Hotelgeschichten
Meine Nachricht wird Dich aus dem Hotelbett klingeln. Darin steht: „Guten Morgen Du Loser, Du wirst jetzt Deine Zimmertür öffnen und in den Gang kommen. So, wie Du gerade bist“. Du wirst herausstolpern und Dir verwundert die Augen reiben. Ja, ich bin es wirklich. Dann musst Du Dir Deine Boxershorts ausziehen, ins Zimmer werfen und mir die Zimmerkarte übergeben. Diese werfe ich hinterher, ziehe die Tür zu und lasse Dich wieder alleine und verschwinde in meinen Raum.
Bewölkter Niemand
Du bist immer stark bewölkt. Ständig benebelt von eigenen Gedanken und lebst in Deiner eigenen Welt. Du magst es nicht, wenn viele Menschen um Dich herum sind, weil dann die Gefahr besteht, dass Du unangenehm auffällst. Deine Zweifel und Dein Unvermögen sehe ich in Deinen Augen. Du stehst nicht weit weg von mir, in einer Ecke und ich beobachte und bedauere Dich. Irgendwie wirkst Du aber auch interessant, weil der Ursprung Deines Kleingefühls noch nicht aufgeklärt wurde. Ich würde Dich gerne aus Deiner Lethargie schlagen.
Spielchen
Heute spielen wir mal ein kleines Spiel. Du schreibst auf kleine Zettelchen, was Du am meisten fürchtest und was schon fast Deine Grenzen tangiert. Alle Papierschnipsel landen in einem Glas und ich lose zwei Stück heraus. Nun werde ich kreativ beide Ängste in einer Aufgabe miteinander verbinden und Dich in Handlung treiben. Dein Horizont wird somit gesprengt und ich, ich schule meine Fantasie und verbessere meinen Sklaven.

--- GESPEICHERTE DATEN ---
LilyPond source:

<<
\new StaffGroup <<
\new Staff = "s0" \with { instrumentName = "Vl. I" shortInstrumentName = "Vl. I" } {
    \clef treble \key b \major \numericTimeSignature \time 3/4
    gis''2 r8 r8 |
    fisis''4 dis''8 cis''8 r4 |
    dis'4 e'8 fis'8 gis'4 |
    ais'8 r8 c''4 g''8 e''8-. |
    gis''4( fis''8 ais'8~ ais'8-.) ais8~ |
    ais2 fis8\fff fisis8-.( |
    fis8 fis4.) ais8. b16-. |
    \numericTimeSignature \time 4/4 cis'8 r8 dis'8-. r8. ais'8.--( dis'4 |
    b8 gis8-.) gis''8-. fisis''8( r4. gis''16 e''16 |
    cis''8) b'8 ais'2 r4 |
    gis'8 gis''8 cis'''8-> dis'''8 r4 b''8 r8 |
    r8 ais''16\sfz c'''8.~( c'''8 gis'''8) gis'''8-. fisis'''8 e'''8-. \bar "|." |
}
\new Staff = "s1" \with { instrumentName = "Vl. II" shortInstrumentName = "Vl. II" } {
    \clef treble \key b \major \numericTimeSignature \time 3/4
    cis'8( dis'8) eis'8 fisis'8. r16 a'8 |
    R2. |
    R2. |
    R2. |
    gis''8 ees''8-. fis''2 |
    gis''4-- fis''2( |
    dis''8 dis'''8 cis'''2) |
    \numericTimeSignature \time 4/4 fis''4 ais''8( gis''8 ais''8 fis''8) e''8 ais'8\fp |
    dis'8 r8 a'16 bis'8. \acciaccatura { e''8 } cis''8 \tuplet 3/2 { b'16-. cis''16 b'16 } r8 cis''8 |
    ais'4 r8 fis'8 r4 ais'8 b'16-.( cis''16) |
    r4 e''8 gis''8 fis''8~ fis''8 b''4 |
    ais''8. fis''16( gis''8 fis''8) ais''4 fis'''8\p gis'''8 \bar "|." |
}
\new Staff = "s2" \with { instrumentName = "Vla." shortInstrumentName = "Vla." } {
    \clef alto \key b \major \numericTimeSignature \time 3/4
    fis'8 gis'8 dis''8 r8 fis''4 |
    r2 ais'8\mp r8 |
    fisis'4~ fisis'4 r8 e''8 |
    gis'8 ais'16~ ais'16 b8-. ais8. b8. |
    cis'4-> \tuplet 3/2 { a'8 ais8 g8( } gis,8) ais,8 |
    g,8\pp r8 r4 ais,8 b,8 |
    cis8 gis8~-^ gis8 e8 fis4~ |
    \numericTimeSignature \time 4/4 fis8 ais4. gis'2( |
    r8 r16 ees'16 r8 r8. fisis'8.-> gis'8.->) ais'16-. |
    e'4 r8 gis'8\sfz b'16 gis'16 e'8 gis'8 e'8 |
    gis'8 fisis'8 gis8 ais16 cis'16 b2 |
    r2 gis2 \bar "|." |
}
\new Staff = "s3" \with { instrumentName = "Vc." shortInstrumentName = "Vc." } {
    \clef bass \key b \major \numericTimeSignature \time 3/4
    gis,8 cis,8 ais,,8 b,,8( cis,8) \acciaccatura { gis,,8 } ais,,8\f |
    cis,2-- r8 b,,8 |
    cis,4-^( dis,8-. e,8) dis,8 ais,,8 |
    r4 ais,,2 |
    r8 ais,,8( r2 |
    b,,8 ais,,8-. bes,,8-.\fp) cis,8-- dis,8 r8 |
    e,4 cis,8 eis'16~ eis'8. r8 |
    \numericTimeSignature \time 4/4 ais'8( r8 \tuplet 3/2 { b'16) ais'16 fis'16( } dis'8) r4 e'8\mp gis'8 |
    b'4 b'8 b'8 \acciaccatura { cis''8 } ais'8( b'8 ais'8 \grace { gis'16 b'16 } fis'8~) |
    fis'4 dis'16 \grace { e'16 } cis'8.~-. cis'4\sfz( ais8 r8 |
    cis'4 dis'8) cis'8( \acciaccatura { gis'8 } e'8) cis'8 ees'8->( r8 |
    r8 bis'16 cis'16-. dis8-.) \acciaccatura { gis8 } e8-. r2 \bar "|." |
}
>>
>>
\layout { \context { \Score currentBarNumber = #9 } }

--- ARBEITSANWEISUNG ---
Schreiben Sie aus dem Lesetext oben alles von „Bewölkter Niemand“ bis hinunter zu „Deiner Lethargie schlagen.“ wortgetreu ab.

--- LÖSUNG ---
Bewölkter Niemand
Du bist immer stark bewölkt. Ständig benebelt von eigenen Gedanken und lebst in Deiner eigenen Welt. Du magst es nicht, wenn viele Menschen um Dich herum sind, weil dann die Gefahr besteht, dass Du unangenehm auffällst. Deine Zweifel und Dein Unvermögen sehe ich in Deinen Augen. Du stehst nicht weit weg von mir, in einer Ecke und ich beobachte und bedauere Dich. Irgendwie wirkst Du aber auch interessant, weil der Ursprung Deines Kleingefühls noch nicht aufgeklärt wurde. Ich würde Dich gerne aus Deiner Lethargie schlagen.